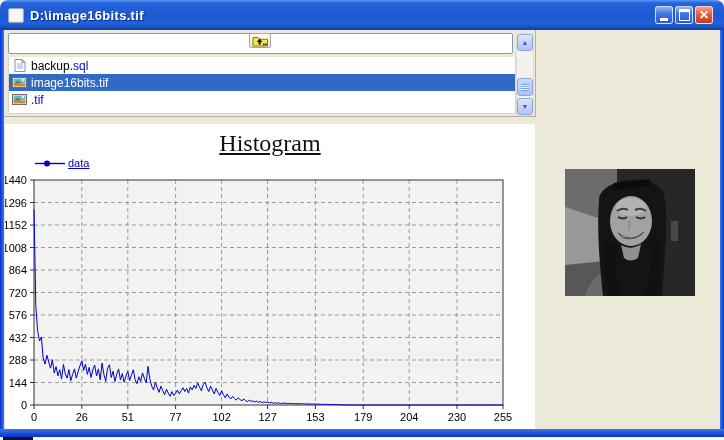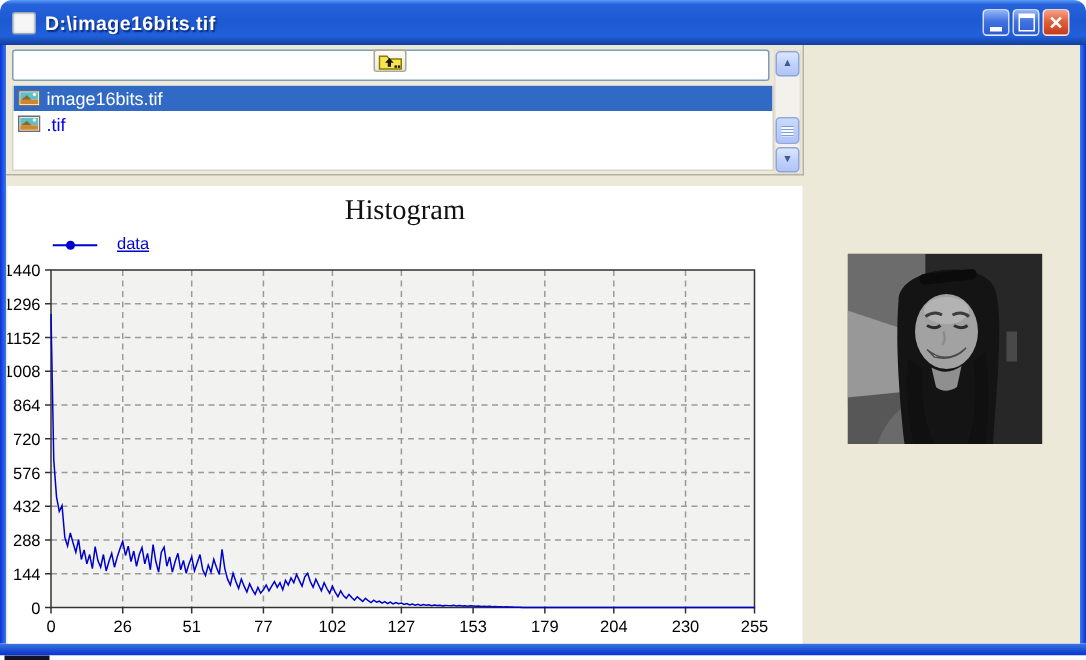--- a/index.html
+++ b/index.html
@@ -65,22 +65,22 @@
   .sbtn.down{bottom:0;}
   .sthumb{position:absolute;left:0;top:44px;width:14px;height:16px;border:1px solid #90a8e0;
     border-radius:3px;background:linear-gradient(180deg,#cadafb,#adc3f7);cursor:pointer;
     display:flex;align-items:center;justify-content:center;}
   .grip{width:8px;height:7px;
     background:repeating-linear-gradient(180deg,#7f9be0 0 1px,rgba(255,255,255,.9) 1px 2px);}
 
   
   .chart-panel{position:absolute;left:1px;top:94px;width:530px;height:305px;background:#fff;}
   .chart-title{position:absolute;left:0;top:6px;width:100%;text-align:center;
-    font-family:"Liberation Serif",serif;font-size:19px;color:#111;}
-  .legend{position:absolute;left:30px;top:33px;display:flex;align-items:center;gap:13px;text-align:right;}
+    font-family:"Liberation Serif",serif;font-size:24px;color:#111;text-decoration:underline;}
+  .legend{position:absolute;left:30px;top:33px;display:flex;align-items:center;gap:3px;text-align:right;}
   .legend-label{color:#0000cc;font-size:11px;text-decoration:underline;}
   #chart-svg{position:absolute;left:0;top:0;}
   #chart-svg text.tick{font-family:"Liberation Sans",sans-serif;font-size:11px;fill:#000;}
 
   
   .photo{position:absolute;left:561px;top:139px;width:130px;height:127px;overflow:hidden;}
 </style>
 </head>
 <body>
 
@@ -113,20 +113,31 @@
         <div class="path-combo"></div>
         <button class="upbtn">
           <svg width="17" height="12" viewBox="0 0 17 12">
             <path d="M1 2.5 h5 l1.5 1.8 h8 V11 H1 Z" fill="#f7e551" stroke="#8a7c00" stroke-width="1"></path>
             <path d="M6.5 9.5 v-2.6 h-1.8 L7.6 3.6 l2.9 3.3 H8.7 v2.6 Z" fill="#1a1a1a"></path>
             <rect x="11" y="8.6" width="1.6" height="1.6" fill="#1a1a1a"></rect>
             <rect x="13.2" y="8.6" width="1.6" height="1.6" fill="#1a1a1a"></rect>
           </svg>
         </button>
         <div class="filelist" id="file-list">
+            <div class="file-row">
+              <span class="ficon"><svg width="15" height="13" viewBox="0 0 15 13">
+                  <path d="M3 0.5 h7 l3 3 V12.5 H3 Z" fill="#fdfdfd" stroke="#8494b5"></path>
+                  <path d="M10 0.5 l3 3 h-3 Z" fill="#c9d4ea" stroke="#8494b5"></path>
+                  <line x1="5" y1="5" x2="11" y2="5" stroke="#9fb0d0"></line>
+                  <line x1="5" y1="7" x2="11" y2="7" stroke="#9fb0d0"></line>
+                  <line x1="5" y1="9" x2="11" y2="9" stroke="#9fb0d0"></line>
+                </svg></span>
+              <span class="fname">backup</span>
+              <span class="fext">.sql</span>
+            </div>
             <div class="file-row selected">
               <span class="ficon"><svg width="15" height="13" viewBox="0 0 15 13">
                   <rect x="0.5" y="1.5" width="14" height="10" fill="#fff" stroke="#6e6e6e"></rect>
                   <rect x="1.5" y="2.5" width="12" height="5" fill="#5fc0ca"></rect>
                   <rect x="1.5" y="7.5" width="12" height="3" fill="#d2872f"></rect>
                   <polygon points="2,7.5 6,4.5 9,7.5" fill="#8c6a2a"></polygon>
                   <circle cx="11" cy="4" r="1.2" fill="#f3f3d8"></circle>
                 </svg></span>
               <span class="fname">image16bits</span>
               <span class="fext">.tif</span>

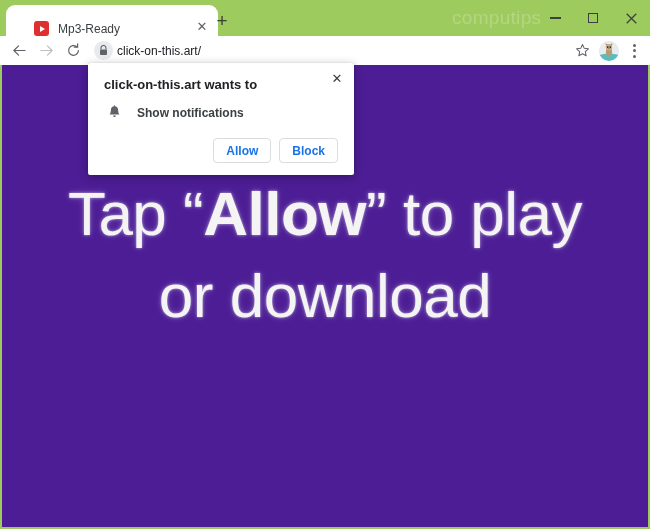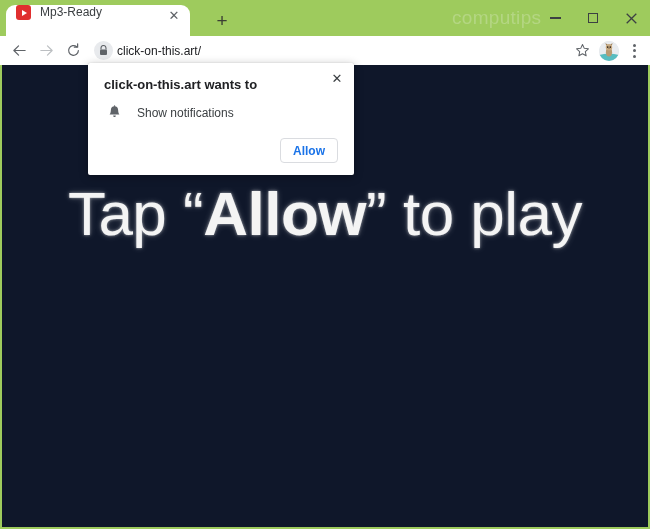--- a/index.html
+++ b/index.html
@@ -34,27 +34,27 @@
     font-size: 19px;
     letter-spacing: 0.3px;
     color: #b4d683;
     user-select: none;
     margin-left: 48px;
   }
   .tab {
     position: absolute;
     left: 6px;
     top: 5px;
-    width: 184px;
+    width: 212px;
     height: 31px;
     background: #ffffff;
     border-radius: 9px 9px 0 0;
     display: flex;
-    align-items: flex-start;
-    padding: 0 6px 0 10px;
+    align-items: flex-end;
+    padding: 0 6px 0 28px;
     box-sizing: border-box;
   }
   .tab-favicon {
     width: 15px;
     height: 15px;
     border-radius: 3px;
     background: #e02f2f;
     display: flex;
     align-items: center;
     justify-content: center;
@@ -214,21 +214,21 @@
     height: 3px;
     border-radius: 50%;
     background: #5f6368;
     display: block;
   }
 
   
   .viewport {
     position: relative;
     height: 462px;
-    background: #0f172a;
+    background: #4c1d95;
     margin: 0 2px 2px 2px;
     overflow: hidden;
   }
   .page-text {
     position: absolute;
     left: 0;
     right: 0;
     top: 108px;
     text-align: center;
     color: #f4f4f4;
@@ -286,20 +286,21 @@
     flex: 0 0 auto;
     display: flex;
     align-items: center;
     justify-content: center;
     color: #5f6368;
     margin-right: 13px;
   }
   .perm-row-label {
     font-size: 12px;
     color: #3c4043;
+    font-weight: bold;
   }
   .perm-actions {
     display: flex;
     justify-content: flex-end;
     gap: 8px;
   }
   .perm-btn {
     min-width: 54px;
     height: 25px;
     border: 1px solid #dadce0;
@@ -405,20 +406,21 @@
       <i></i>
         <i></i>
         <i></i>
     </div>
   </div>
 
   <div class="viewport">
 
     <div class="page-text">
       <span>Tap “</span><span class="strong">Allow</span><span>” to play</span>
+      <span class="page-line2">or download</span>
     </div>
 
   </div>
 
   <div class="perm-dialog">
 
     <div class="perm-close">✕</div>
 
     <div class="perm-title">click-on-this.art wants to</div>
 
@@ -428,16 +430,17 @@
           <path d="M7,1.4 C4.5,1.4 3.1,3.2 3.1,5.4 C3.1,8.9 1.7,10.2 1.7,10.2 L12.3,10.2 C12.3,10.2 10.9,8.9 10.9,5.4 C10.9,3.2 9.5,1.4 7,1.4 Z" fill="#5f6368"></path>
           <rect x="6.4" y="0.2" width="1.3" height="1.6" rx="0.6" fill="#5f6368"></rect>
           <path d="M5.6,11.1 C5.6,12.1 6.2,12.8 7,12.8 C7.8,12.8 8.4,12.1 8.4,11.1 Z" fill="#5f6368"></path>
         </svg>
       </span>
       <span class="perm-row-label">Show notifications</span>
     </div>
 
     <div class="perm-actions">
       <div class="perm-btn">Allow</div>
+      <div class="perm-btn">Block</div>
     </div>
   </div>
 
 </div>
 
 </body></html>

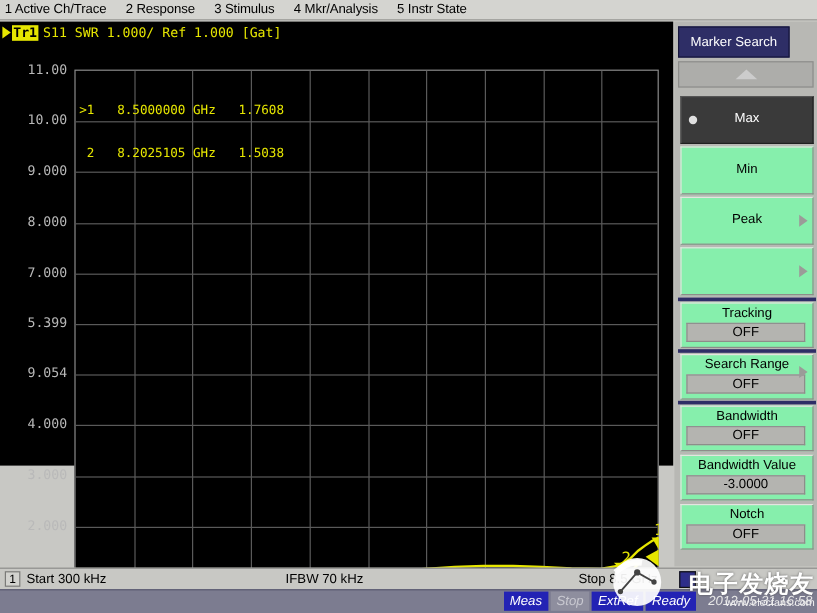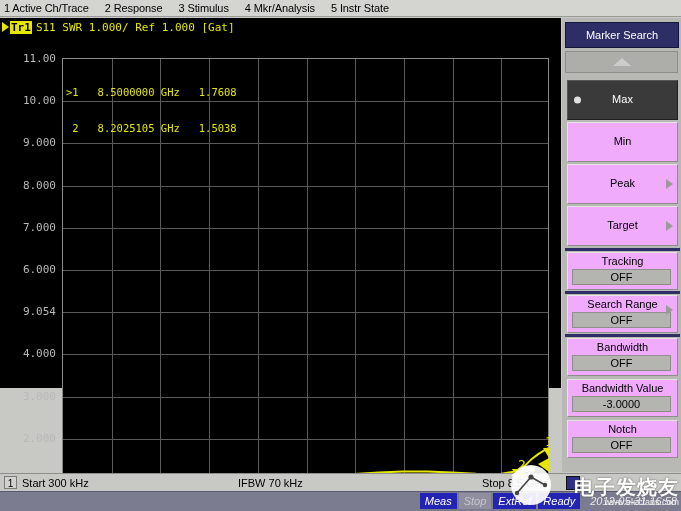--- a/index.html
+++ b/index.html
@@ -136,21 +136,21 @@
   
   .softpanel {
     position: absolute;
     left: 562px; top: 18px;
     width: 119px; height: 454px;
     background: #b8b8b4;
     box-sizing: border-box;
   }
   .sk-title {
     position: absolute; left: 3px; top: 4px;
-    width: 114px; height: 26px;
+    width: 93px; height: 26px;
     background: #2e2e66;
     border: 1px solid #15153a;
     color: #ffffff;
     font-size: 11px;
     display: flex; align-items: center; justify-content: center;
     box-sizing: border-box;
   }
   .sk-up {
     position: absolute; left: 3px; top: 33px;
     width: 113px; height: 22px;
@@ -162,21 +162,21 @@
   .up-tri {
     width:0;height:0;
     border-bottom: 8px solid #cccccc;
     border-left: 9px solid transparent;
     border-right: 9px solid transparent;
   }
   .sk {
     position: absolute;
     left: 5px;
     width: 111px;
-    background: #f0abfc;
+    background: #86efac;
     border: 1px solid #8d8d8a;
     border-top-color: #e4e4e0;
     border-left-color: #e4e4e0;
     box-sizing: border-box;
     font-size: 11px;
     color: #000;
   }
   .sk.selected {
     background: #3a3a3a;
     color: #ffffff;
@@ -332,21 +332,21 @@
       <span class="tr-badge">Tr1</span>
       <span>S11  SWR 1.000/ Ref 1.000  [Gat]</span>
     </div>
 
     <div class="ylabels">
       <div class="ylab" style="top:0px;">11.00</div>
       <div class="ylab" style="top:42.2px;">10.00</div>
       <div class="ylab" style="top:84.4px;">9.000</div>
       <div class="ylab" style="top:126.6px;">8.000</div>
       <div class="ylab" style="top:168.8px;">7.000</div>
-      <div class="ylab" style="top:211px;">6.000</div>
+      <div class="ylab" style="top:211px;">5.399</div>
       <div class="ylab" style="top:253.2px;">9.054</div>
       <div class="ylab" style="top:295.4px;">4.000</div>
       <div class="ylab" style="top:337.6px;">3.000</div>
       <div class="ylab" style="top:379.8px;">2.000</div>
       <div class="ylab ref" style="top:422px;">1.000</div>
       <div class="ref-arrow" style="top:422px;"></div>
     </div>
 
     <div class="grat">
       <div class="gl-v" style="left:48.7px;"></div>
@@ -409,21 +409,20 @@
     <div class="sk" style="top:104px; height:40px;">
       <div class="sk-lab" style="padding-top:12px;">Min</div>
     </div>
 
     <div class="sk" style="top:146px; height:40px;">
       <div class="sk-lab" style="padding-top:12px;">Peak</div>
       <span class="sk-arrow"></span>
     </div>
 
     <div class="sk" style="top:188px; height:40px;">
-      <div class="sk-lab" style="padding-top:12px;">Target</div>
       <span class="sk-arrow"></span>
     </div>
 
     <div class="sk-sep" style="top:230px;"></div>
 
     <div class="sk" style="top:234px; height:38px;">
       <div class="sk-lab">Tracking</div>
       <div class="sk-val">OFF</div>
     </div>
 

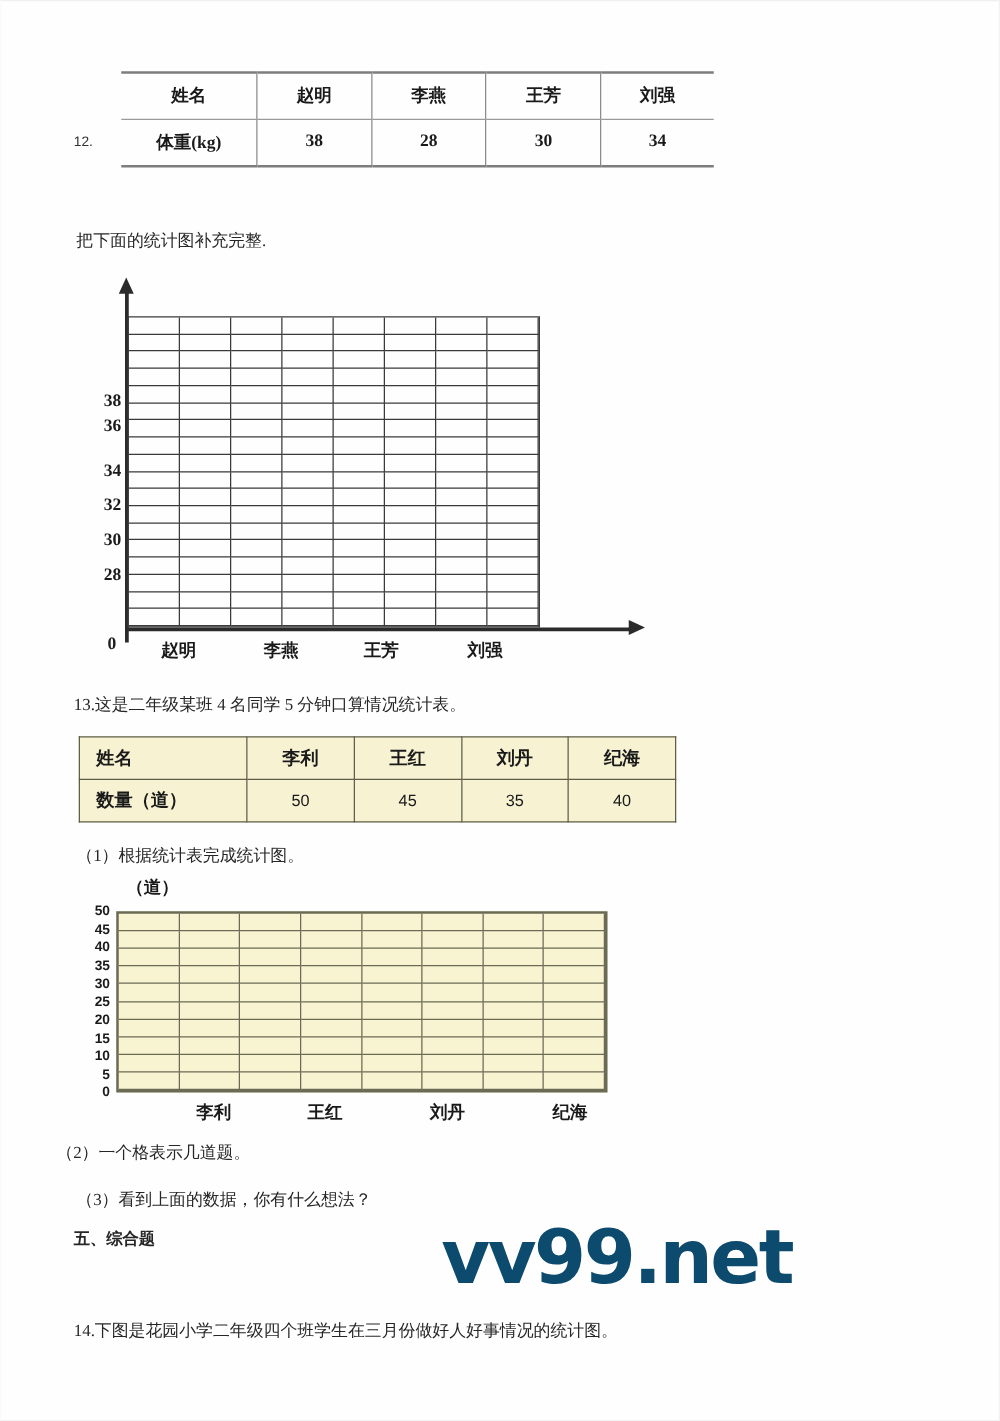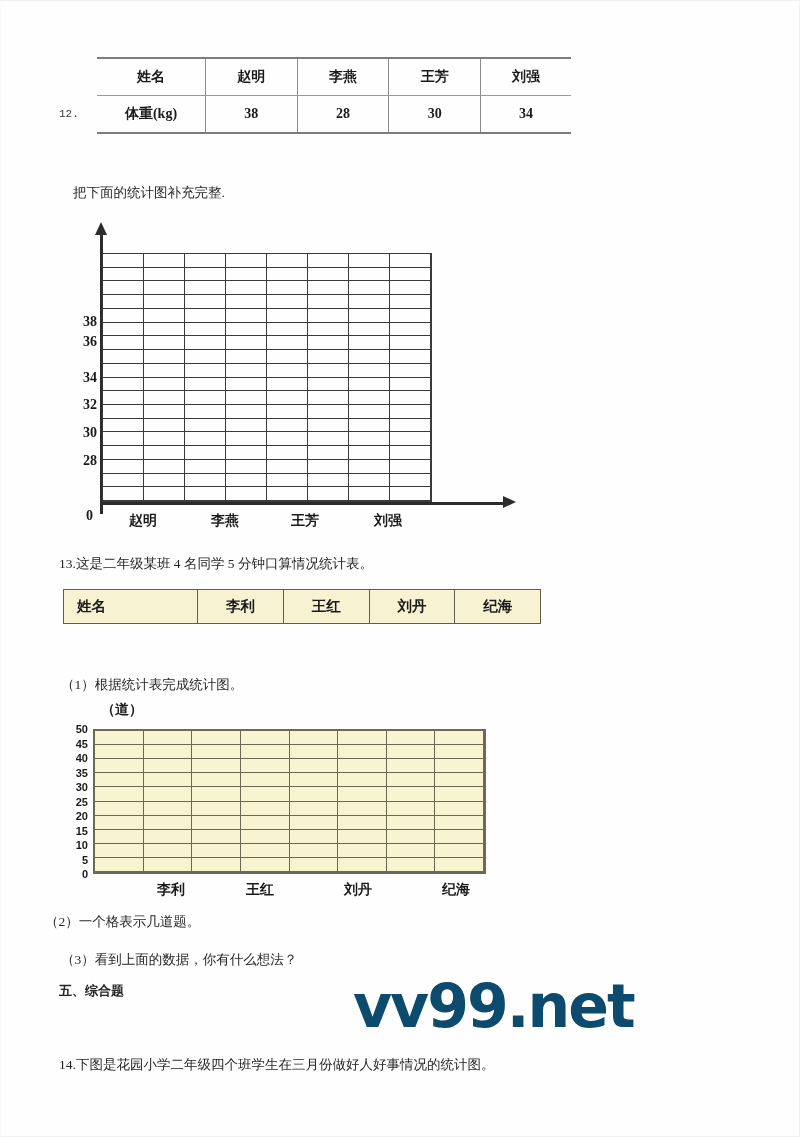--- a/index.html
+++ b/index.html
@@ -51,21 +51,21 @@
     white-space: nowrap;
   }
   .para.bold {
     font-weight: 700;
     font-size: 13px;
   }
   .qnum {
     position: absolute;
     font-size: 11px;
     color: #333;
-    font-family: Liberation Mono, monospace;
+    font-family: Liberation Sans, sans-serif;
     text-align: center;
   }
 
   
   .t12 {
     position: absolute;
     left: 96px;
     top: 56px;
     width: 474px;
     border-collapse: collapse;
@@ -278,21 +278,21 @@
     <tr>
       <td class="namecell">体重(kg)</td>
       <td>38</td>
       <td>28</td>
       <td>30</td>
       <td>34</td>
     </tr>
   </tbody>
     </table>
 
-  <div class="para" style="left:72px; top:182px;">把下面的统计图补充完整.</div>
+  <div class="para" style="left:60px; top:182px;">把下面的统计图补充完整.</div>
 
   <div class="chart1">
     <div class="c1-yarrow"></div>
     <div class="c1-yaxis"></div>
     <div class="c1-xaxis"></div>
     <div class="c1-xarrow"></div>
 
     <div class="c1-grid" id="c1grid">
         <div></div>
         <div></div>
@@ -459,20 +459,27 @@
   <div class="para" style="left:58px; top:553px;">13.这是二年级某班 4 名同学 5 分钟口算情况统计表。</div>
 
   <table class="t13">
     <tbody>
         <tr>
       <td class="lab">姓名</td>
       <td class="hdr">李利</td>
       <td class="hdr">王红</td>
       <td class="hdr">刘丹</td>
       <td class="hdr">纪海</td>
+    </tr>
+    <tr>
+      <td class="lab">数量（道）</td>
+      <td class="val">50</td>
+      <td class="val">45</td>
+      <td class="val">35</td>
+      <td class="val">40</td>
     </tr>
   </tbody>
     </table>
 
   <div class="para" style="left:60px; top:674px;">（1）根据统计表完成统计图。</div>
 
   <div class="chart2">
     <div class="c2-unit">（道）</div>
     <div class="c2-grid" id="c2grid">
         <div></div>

--------

Exercise goal: The answer must consist of every line above that holds the string "把下面的统计图补充完整", copied exactly.

Output:
-  <div class="para" style="left:72px; top:182px;">把下面的统计图补充完整.</div>
+  <div class="para" style="left:60px; top:182px;">把下面的统计图补充完整.</div>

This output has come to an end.